Dependencies and/or escalations corrupt the database
See issue #53:
Host X has service Y, host X is behind switch Z.
Added/removed various combinations of dependencies between X, Y and Z via the web interface, tested by closing/reopening port on Z. After noticing issues with notification reliability (see https://forum.centreon.com/forum/plugins-aa/notification-et-escalation/141928-host-service-dependency-notifications-filtering-only-works-50-of-the-time), removed dependency definition.
Similarly tested escalation on same host/service combination, again removed after noticing notification reliability, but escalation definition isn't gone from database and is in active for a newly defined host Q which has the same IP address as host X! (two issues there, escalation not gone, host confusion due to same IP address, even though hostname/description are different)
Please provide guidance on how to isolate and fix the database problem as this is a production system.
CES 3.3 iso, updated to Centreon 2.7.5.
edit: issue #51 and #52 may be a symptom of the db corruption.
Almost 5 months have passed, has anyone looked at this? If you need any more information please let me know!
Hi @btassite ,
Thanks for detailed information, hope that all your issues are linked but good news. We got a core dump of something really similar to your issue. And related issues on engine segfault tends to confirm this.
@ganoze don't you think there is some link between this and case with escalation ?

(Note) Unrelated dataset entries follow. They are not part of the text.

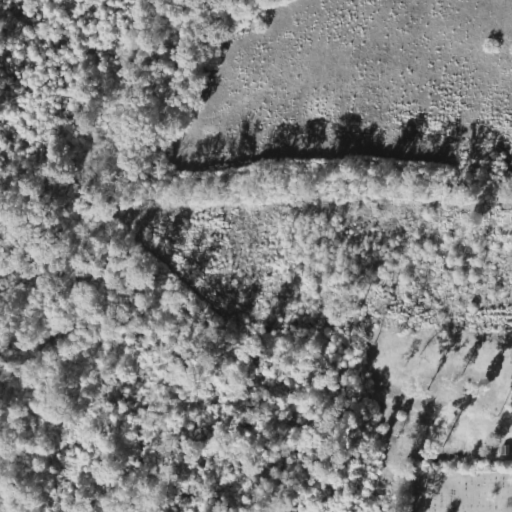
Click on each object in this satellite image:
park: (467, 493)
road: (16, 500)
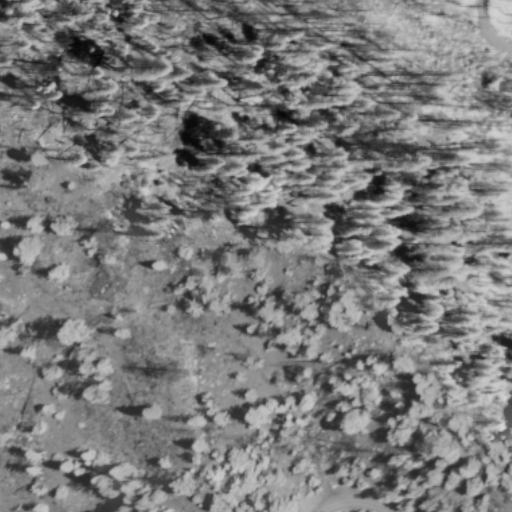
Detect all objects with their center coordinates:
road: (496, 19)
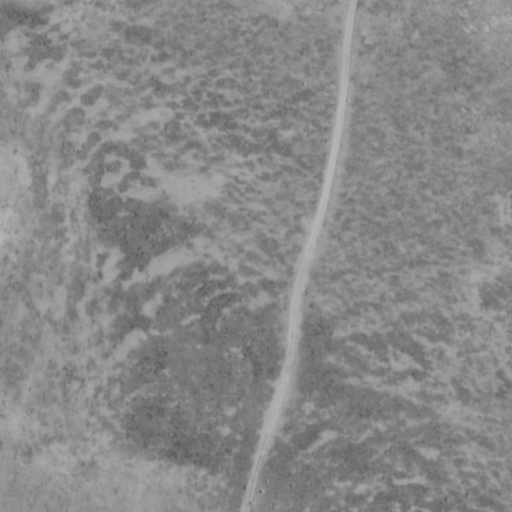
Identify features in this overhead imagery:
road: (308, 257)
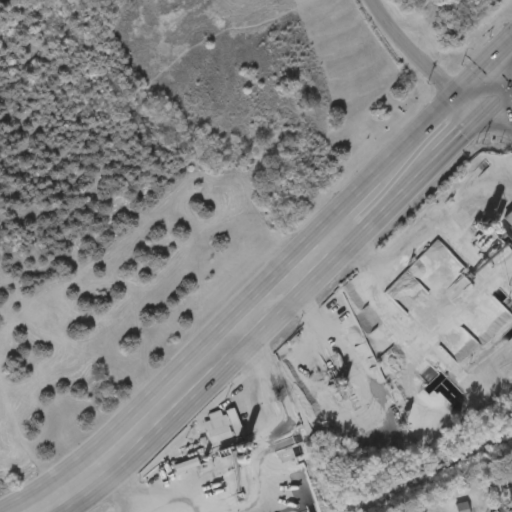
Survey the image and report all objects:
road: (411, 51)
traffic signals: (492, 62)
road: (486, 67)
road: (502, 71)
traffic signals: (461, 92)
traffic signals: (485, 111)
road: (486, 112)
road: (433, 119)
road: (368, 184)
building: (493, 236)
road: (506, 267)
road: (374, 294)
road: (292, 301)
road: (235, 337)
road: (173, 376)
building: (510, 469)
building: (502, 487)
building: (460, 507)
building: (500, 508)
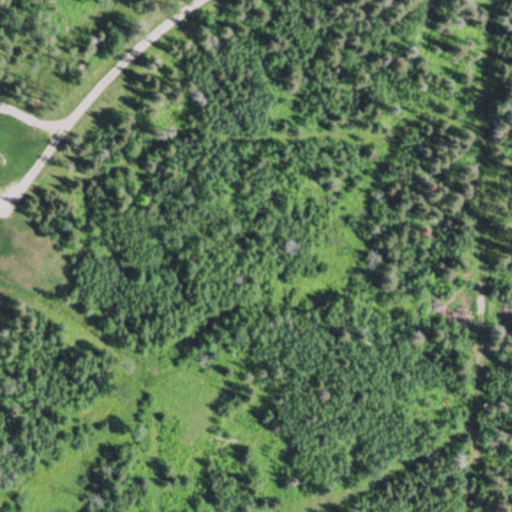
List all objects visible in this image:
road: (90, 98)
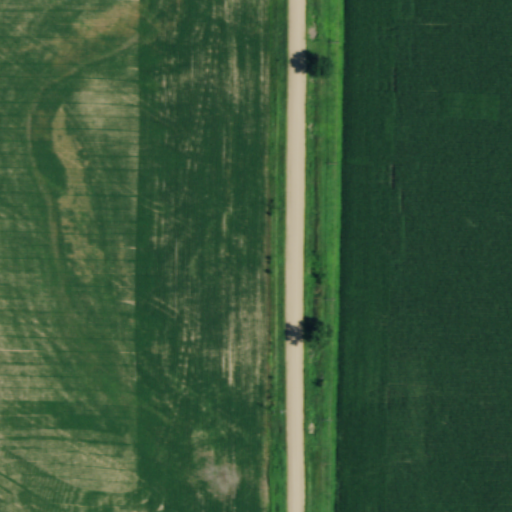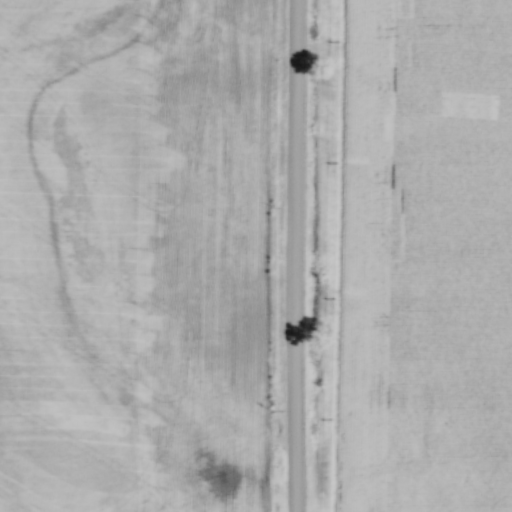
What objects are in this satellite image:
road: (293, 256)
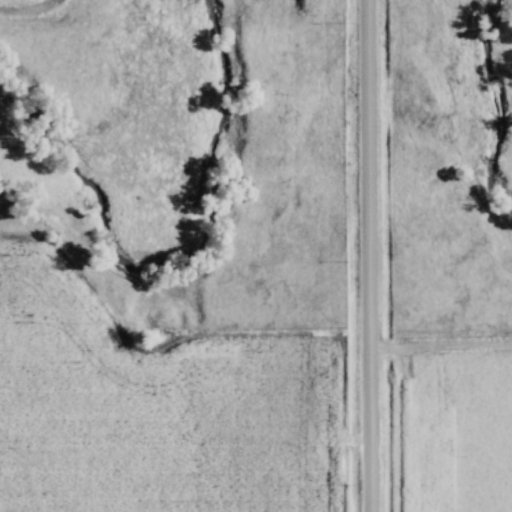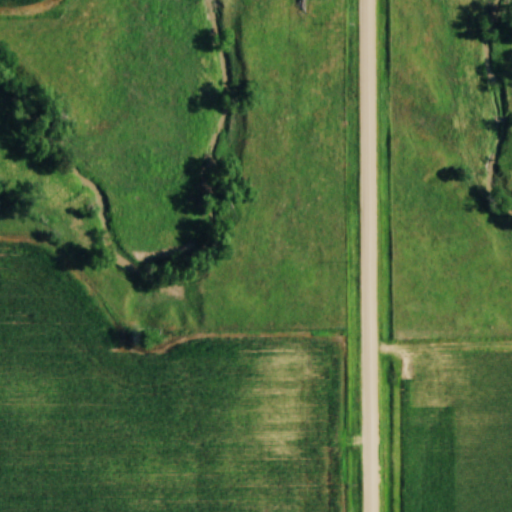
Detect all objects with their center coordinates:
river: (508, 96)
river: (175, 253)
road: (372, 256)
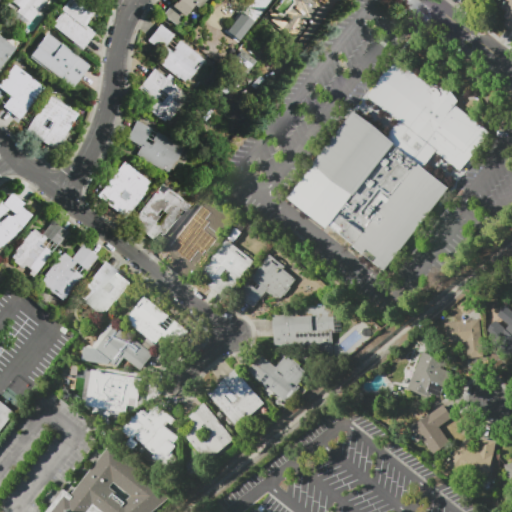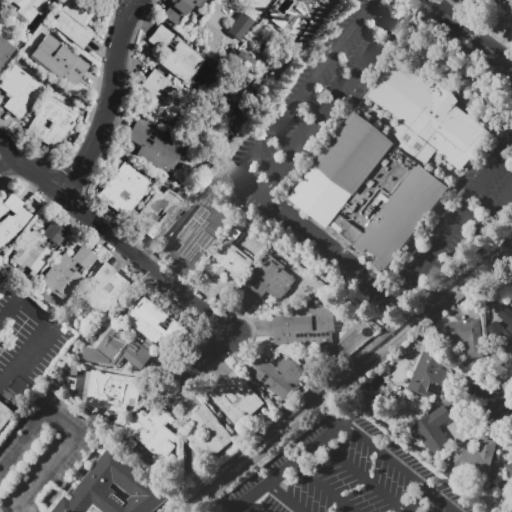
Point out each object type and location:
building: (313, 1)
building: (313, 2)
building: (259, 5)
building: (25, 7)
road: (327, 7)
building: (23, 8)
building: (177, 9)
building: (180, 9)
building: (508, 10)
building: (507, 11)
building: (310, 16)
building: (71, 22)
building: (74, 22)
building: (238, 25)
building: (306, 26)
road: (471, 32)
building: (4, 49)
building: (5, 51)
building: (172, 54)
building: (175, 56)
building: (57, 60)
building: (58, 61)
building: (238, 68)
building: (168, 78)
building: (193, 83)
building: (17, 90)
building: (18, 91)
building: (158, 95)
building: (160, 96)
road: (110, 100)
building: (50, 122)
building: (50, 122)
building: (153, 147)
building: (154, 147)
road: (7, 162)
parking lot: (353, 165)
building: (387, 165)
building: (389, 165)
road: (486, 171)
building: (122, 188)
road: (266, 188)
building: (123, 189)
road: (499, 208)
building: (158, 212)
building: (160, 212)
road: (472, 215)
building: (11, 216)
building: (11, 217)
building: (191, 240)
building: (193, 241)
building: (37, 247)
building: (34, 248)
road: (146, 262)
building: (227, 262)
building: (227, 268)
building: (65, 271)
building: (66, 272)
building: (266, 281)
building: (268, 282)
road: (371, 283)
building: (102, 288)
building: (104, 288)
building: (511, 300)
building: (153, 322)
building: (156, 322)
building: (307, 325)
building: (57, 326)
building: (303, 326)
building: (506, 329)
road: (49, 330)
building: (502, 331)
building: (465, 335)
building: (466, 335)
parking lot: (25, 343)
building: (124, 349)
building: (117, 350)
building: (277, 375)
building: (428, 375)
building: (429, 375)
building: (279, 376)
building: (113, 391)
building: (112, 393)
building: (234, 397)
building: (236, 398)
road: (496, 400)
building: (4, 413)
building: (5, 415)
building: (119, 427)
building: (434, 428)
building: (147, 429)
building: (433, 429)
building: (154, 430)
road: (70, 431)
building: (206, 432)
building: (208, 432)
parking lot: (46, 453)
building: (472, 457)
building: (473, 457)
road: (286, 466)
road: (399, 467)
building: (509, 470)
building: (509, 471)
parking lot: (342, 476)
road: (362, 476)
road: (323, 486)
building: (113, 488)
building: (109, 489)
road: (284, 497)
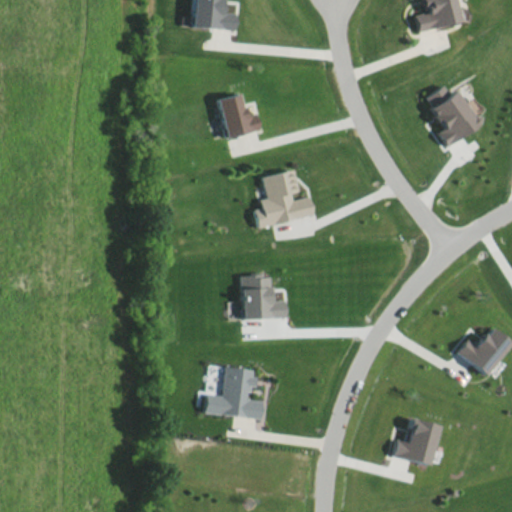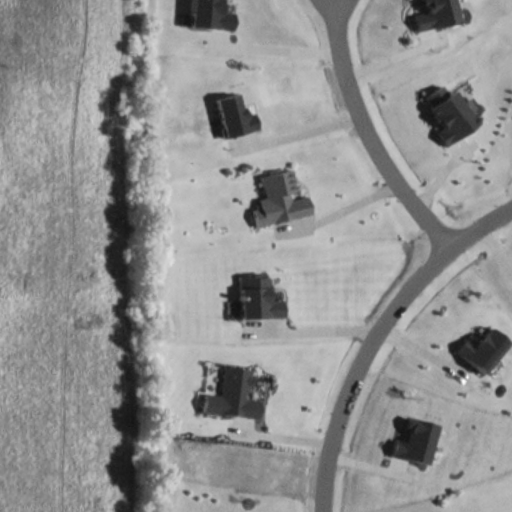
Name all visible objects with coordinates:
building: (431, 13)
building: (208, 14)
road: (280, 46)
building: (446, 112)
building: (232, 114)
road: (370, 128)
road: (303, 130)
building: (277, 199)
road: (352, 207)
building: (255, 296)
road: (315, 326)
road: (371, 326)
building: (480, 349)
road: (419, 350)
building: (230, 393)
building: (413, 440)
road: (164, 456)
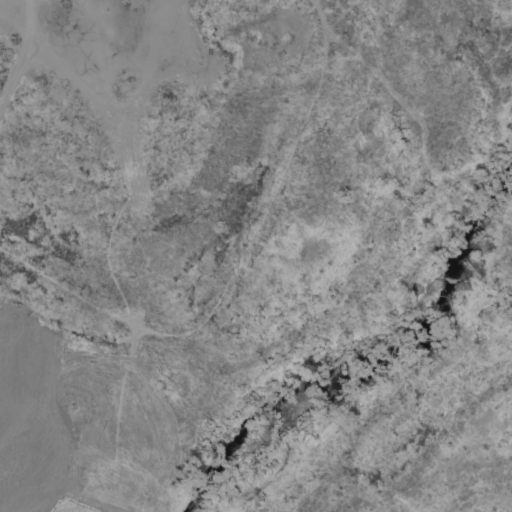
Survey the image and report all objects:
road: (22, 54)
river: (367, 301)
dam: (80, 481)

@btassite , if you can provide some core dump when engine crash that would help a lot ! To do so, please set debug to 1 in centengine init script. When the crash occurs please let us know and we'll give you some ftp to drop the files.
Thanks, Simon
@Sims24 Yes, might be related to commit b8235d8d5d8d54b0ccf28f66286e4d2a930b105c, but cannot be sure without updating and testing.
I've changed the init script to debug=1 but haven't restarted the engine yet, there have been no crashes since my report, possibly because we have stopped trying to use dependencies and escalations until the bug is fixed :)
Is the commit public? Maybe I'm looking in the wrong place but couldn't find it through GitHub search or using Google.
Edit: it would still be nice to know how to check the db integrity and clean out remaining related garbage, regardless of the bugfixing..
Can you give an update on the escalation bug? Has this been looked at, reproduced? I can't see anything relating to it in the changelogs up to 2.8.3.